The heroes are those people just trying to do their best, and you will find a lot of them here. One of his better known stories, “Ralph the Duck,” starts with a dog vomiting early in the morning. A wife is sleeping on the couch. The husband, a security guard at the local college, is determined to make her coffee when she wakes, determined to behave in a way that will cause her to forgive whatever he has done to hurt her the day before. But first the dog has to be let out, and let back in. The dog is interested in a dead deer carcass in the woods, and the protagonist man, a first person narrator, knows the dog will return to the carcass. “He loved what made him sick.” The dog is not the only one, and undoubtedly this is the point. The college girl loves her professor who has discarded her; she’s taken pills, making herself very sick. The protagonist must save her, and presumably he does. But he is sick with fury in doing so, and we learn why by the time the story concludes. The wife, patient in her own grief, is willing to endure her husband’s behavior; she is the adult here, the unconditional giver of love, though one assumes at times she is just as sick of it all as anyone else, and takes a night’s respite on the couch. Still, they endure. They endure, this couple, as do many couples in the book, and sometimes we are given to believe that is enough. Other times a relationship does not endure, and Busch is not afraid to let us know that the pain we so easily inflict, that is not so easily removed, will lead us to our ultimate destination: that of being alone.

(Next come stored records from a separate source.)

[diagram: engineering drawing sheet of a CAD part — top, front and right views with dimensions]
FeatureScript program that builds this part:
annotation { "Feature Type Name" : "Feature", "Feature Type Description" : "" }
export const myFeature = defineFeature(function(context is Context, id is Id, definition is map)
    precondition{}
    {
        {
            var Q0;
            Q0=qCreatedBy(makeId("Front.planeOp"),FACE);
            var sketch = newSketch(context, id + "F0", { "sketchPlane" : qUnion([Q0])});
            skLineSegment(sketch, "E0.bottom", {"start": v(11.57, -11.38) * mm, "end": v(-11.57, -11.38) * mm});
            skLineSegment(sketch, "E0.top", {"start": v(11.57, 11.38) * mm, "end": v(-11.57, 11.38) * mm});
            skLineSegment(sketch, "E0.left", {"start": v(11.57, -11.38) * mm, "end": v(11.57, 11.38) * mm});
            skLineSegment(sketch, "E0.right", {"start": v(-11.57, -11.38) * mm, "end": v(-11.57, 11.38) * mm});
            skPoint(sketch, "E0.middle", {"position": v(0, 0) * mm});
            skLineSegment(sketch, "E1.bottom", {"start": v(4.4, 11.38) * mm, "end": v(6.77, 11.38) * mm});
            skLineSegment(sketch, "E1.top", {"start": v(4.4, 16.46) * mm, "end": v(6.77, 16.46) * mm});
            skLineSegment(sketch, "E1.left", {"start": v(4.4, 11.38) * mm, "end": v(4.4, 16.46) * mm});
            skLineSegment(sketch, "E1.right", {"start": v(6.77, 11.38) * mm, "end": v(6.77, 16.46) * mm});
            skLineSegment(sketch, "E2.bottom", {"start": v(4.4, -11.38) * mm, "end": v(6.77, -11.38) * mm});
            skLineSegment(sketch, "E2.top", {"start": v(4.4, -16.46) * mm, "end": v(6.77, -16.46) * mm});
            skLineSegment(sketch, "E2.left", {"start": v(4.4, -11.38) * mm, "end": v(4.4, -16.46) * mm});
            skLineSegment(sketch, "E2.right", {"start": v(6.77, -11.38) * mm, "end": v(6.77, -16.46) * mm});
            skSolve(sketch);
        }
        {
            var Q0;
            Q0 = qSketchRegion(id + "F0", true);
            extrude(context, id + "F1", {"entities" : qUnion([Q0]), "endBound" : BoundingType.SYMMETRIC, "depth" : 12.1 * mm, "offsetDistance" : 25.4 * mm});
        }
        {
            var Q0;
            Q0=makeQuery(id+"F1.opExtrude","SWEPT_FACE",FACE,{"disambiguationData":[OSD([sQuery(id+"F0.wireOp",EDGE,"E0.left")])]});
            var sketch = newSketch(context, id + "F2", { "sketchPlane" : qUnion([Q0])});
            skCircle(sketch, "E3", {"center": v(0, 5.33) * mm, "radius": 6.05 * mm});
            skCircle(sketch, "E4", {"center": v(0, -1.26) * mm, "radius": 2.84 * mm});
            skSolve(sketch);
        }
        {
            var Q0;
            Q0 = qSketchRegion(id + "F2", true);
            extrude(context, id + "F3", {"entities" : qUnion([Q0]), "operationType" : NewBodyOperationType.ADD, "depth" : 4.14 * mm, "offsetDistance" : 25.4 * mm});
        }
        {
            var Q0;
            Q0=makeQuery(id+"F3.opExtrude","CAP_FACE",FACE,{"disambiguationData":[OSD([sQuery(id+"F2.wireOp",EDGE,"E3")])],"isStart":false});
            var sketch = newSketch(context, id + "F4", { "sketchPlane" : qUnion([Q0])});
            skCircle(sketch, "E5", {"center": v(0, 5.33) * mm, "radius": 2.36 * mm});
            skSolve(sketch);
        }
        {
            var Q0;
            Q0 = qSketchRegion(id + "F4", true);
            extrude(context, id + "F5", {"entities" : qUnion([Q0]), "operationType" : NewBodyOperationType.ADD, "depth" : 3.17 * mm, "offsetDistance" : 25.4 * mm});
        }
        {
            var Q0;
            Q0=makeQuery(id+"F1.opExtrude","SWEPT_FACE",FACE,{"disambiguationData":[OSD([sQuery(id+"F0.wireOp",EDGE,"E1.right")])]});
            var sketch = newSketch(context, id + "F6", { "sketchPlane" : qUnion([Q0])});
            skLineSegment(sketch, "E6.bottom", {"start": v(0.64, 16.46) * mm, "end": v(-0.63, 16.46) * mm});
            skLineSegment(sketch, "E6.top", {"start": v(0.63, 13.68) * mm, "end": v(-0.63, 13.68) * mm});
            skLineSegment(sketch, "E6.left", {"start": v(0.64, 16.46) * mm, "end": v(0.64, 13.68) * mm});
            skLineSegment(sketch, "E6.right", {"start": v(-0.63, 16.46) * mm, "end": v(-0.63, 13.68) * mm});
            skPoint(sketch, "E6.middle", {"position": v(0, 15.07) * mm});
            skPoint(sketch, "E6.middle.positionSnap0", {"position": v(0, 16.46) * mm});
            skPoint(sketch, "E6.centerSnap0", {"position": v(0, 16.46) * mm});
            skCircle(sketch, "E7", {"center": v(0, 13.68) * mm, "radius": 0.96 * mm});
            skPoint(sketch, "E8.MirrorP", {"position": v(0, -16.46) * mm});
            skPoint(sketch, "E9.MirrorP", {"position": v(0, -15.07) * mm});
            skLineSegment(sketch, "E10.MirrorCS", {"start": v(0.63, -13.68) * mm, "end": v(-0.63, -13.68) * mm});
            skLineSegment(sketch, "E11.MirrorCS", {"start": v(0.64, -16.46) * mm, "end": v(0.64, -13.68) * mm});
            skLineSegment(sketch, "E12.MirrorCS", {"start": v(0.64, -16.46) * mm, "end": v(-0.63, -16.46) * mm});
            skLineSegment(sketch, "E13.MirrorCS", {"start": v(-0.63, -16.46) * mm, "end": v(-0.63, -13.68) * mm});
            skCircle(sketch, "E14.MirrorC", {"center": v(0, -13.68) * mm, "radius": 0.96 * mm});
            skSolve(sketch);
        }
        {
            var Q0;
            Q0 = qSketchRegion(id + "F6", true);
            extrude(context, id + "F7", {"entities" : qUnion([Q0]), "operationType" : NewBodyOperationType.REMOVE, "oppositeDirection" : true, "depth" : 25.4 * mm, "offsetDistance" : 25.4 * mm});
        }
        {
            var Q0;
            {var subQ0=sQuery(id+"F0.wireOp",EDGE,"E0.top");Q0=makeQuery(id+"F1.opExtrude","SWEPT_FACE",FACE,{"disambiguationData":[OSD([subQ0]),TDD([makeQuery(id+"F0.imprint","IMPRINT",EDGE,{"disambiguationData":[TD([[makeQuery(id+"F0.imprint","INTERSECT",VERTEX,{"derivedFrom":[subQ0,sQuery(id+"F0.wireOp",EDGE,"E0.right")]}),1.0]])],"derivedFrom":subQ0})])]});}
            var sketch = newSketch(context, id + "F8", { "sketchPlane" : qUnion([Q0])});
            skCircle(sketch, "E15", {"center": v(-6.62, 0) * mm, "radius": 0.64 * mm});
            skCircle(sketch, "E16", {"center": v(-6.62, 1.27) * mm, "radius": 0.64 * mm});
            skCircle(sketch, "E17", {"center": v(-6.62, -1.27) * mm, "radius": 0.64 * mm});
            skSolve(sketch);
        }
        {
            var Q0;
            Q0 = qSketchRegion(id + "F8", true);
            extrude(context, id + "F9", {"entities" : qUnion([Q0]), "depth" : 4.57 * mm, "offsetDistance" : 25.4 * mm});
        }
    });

Busch was writing many of these stories during a time when it was fashionable for short stories to be what was referred to as minimalist. He was, after all, a contemporary of Raymond Carver, Tobias Wolff, Ann Beattie, Richard Bausch, and others, who were also writing in the vein of a short story form that was pared down, plain-spoken, often first-person, and told of single-event moments in what we call ordinary life. It is natural that Busch would write stories reflecting his time in history, and he did, all the while looking back over his shoulder, as any writer does, at those he believed helped shape his own particular use of the American language. In his case, these influences were, in particular, Melville and Hemingway. But he would just as naturally have been influenced by those writing next to him. And of course being a minimalist in the story form meant just that: the form was kept to a minimum. In the case of Busch, the stories mostly dwell on the domestic.